Comme le Canada exporte en moyenne depuis trois ans 51,5 % de son gaz naturel aux États-Unis, ce pays pourrait exiger le maintien de ce pourcentage en vertu de la clause de proportionnalité. Les deux chercheurs ont calculé que, dans ce scénario, le Canada devrait priver son marché interne de 627 milliards de pieds cubes de gaz ou l'équivalent de 66 jours de consommation interne, soit deux mois sur douze.

Dans le troisième scénario, dit de substitution, les chercheurs se sont demandé quel serait l'impact d'un renversement du flux du pipeline Enbridge 9, lequel fournit du pétrole à l'Ontario à partir du port de Montréal. Jusqu'en 1999, ce pipeline approvisionnait plutôt le Québec en pétrole de l'Ouest mais depuis, c'est l'inverse. Si on revenait à la situation initiale, l'acheminement de 240 000 barils par jour à Montréal en provenance de l'Ouest (87,6 millions de barils par année) ne pénaliserait pas les consommateurs canadiens en raison de la capacité de production de l'Ouest.

Mais si une crise énergétique obligeait le Canada à mobiliser en plus pour ses besoins internes les 148 millions de barils produits à Terre-Neuve au profit des États-Unis, l'application de la clause de proportionnalité priverait alors le Canada de 31 millions de barils ou de 17 jours d'approvisionnement du marché canadien.

L'impact de cette garantie, qu'aucun autre pays n'a accordée à quiconque, serait d'autant plus sensible que le Canada ne possède aucune «réserve stratégique», comme les États-Unis s'en font avec notre pétrole, notamment. Pour les chercheurs, cette situation est d'autant plus aberrante que la plupart des Canadiens sont convaincus qu'en cas de crise énergétique, le Canada accorderait la priorité à ses propres citoyens, ce qui n'est pas le cas.
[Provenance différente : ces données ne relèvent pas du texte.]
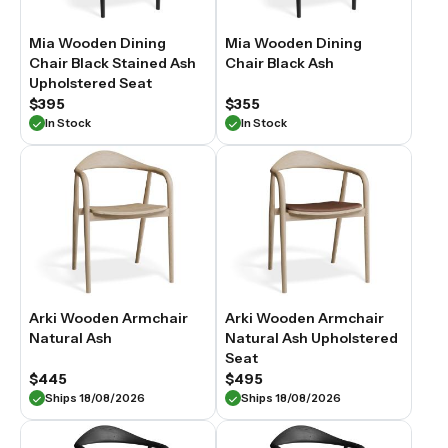
Mia Wooden Dining
Mia Wooden Dining
Chair Black Stained Ash
Chair Black Ash
Upholstered Seat
$395
$355
In Stock
In Stock
Arki Wooden Armchair
Arki Wooden Armchair
Natural Ash
Natural Ash Upholstered
Seat
$445
$495
Ships 18/08/2026
Ships 18/08/2026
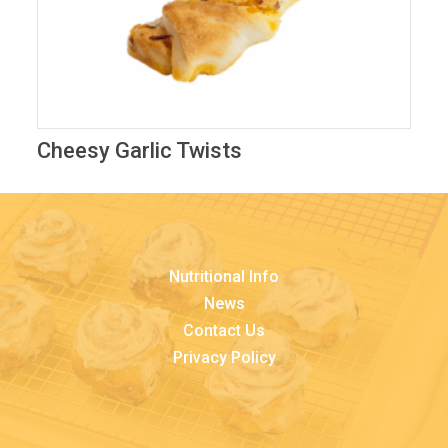
Cheesy Garlic Twists
Nutritional Info
News
Contact Us
Privacy Policy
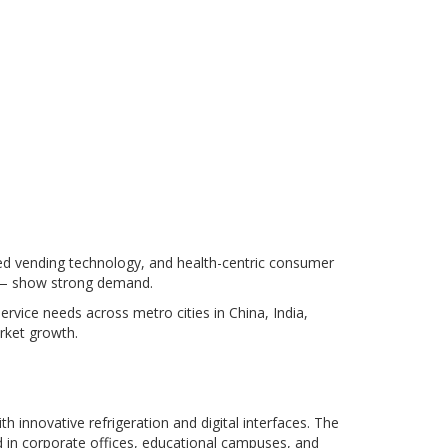
ed vending technology, and health-centric consumer
K — show strong demand.
ervice needs across metro cities in China, India,
rket growth.
 innovative refrigeration and digital interfaces. The
d in corporate offices, educational campuses, and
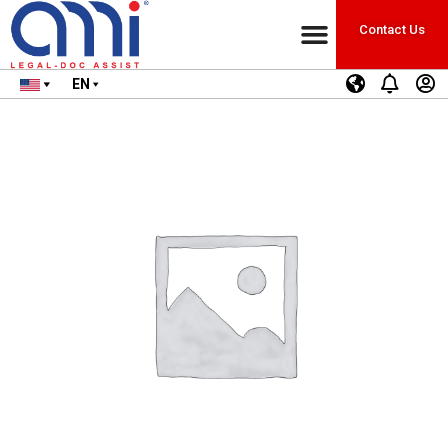
Contact Us
EN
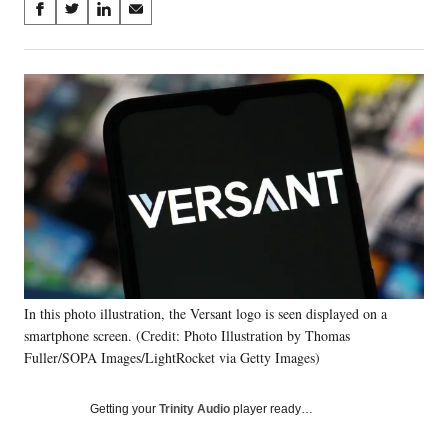
Share
S
S
S
S
on
h
h
h
h
a
a
a
a
Social
r
r
r
r
e
e
e
e
Media
o
o
o
o
n
n
n
n
F
X
L
E
a
(
i
m
c
f
n
a
e
o
k
i
b
r
e
l
o
m
d
o
e
I
k
r
n
In this photo illustration, the Versant logo is seen displayed on a
l
smartphone screen. (Credit: Photo Illustration by Thomas
y
T
Fuller/SOPA Images/LightRocket via Getty Images)
w
i
Getting your
Trinity Audio
player ready…
t
t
«Malgré l'abondance du pétrole sur son territoire, le Canada est le plus vulnérable de tous les membres de l'Agence internationale de l'énergie», concluent les deux chercheurs, parce qu'il a aliéné à perpétuité les «deux tiers globalement» de sa production nationale.

Le Canada doit en faire la «priorité» d'une future renégociation du traité et, pour devancer un éventuel président démocrate étasunien, il ne doit pas hésiter à rouvrir le jeu lui-même s'il est conscient de détenir un des principaux atouts.